Mike Pereira and Dean Blandino have lent their prominent voices to one of this season's most underdiscussed takeaways. The two former NFL officiating chiefs, now analysts for Fox Sports, openly questioned this week whether the league's replay standards have changed after a series of surprising rulings from its New York command center.
Speaking on the digital show "Last Call," Pereira said he thinks the "obvious" part of the NFL's "clear and obvious" standard has faded.
"I'm tired of having to come on this show," Pereira said, "and say, 'Why are plays being reversed when we can't find anything ... looking at the same video that they're looking at in New York?' Why in the heck are we having this discussion?"
As I noted last week, replay reversals have spiked in the first half of the 2017 season -- the first in which the league's New York-based officiating staff has final say over reviews. That change coincided with the transition of new senior vice president of officiating Al Riveron, who was promoted in the spring after Blandino resigned.
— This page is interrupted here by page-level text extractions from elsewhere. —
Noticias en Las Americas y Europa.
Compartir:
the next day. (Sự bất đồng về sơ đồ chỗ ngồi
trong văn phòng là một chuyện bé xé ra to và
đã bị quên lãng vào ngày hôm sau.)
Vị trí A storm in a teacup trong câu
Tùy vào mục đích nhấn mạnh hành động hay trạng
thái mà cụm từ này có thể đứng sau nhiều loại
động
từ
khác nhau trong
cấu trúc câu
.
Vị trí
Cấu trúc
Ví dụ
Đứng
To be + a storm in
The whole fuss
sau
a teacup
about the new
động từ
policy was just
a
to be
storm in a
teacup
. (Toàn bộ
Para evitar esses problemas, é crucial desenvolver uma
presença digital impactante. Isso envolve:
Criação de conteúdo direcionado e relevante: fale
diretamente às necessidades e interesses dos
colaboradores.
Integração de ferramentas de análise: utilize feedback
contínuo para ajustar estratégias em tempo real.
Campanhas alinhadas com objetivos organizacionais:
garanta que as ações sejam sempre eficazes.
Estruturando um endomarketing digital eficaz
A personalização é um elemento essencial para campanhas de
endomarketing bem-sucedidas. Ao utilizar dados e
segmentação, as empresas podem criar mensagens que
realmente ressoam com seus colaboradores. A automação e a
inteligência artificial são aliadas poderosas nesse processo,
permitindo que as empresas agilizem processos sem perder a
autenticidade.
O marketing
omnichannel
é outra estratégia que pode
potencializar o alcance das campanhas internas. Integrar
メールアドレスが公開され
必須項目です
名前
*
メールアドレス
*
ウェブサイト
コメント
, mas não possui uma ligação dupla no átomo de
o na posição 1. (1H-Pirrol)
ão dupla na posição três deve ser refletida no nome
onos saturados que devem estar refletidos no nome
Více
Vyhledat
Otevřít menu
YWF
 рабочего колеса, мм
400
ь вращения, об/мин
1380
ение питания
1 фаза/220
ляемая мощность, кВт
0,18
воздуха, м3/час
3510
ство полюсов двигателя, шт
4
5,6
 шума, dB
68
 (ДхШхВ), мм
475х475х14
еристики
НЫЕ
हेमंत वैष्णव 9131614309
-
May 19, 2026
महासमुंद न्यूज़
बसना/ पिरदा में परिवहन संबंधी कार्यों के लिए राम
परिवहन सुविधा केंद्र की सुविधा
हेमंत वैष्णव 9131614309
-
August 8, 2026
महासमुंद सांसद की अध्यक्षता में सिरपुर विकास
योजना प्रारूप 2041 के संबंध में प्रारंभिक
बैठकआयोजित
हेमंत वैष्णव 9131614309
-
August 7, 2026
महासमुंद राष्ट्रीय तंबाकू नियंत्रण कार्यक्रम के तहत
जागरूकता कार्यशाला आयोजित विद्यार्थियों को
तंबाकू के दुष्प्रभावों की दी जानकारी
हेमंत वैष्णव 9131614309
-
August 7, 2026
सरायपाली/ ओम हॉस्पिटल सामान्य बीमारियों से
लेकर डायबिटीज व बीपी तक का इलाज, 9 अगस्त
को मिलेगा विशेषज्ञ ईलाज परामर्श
In a phone interview, Riveron was emphatic in saying that "the philosophy and application of the rule has not changed." He acknowledged that people could interpret "clear and obvious" in different ways but said he had found no common theme to explain the jump in reversals this season.
Blandino was especially critical of Riveron's decision to overturn a touchdown by Chicago Bears tight end Zach Miller last Sunday in New Orleans. Blandino said during the Fox broadcast, and again this week, that Miller clearly completed the process of the catch before losing the ball. Miller dislocated his left knee on the play, almost certainly a factor in the ball falling from his hands as he rolled over.
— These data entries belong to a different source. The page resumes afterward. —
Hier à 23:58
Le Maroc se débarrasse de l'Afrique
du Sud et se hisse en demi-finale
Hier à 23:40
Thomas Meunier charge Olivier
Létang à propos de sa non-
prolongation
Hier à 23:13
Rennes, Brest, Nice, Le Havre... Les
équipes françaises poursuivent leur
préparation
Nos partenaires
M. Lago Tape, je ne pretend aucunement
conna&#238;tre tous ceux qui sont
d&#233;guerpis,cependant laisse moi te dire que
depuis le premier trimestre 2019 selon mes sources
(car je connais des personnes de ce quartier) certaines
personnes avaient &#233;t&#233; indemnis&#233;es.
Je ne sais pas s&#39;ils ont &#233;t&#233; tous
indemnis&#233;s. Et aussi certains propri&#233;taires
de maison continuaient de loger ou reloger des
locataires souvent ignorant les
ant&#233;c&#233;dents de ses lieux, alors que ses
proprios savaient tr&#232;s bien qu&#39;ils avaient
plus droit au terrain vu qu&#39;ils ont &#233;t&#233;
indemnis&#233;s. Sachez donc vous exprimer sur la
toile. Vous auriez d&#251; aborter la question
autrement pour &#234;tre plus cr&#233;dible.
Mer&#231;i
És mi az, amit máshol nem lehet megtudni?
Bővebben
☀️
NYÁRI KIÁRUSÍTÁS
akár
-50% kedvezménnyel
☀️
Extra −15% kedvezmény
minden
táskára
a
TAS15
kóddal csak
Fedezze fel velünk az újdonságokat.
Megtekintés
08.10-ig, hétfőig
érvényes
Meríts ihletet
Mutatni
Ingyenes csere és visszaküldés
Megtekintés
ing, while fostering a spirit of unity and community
Blandino, in fact, said he was so certain about the call that had it been originally ruled incomplete, he would have reversed it to a touchdown from the command center. Blandino, remember, developed the NFL's replay system. He is also largely responsible for both its reversal standards and interpretations of the catch rule. In other words, his opinion should carry weight.
Without mentioning Riveron, Blandino wondered whether the replay process was becoming "too technical" in an attempt to "nitpick" calls.
"The whole basis of instant replay is that it ... has to be obvious," Blandino said. "Fifty guys in a bar have to agree on it. I just hope that we're not going away from that philosophy where if the evidence is there, overturn it, by all means. But if it's not, don't get too technical, don't analyze it to the nth degree. And I think that's part of the issue right now that we're seeing on some of these plays."
Blandino and Pereira have mentioned a number of replay decisions they have disagreed with. But the most notable were the Miller touchdown/incompletion and a Week 6 score by New York Jets tight end Austin Seferian-Jenkins that was changed to a fumble and loss of possession. Riveron explained the Seferian-Jenkins call on the NFL Network, using a replay that was available to him but was not shown on the CBS broadcast.
Regardless, I can't emphasize enough the significance of what Blandino and Pereira are saying. Some of these decisions have directly affected the outcomes of games.
We won't know until after the season whether this trend resulted from growing pains, inconsistency or an unofficial change in standard. But at the moment, at least, some of the results are inexplicable even to the people who were once responsible for making the calls themselves.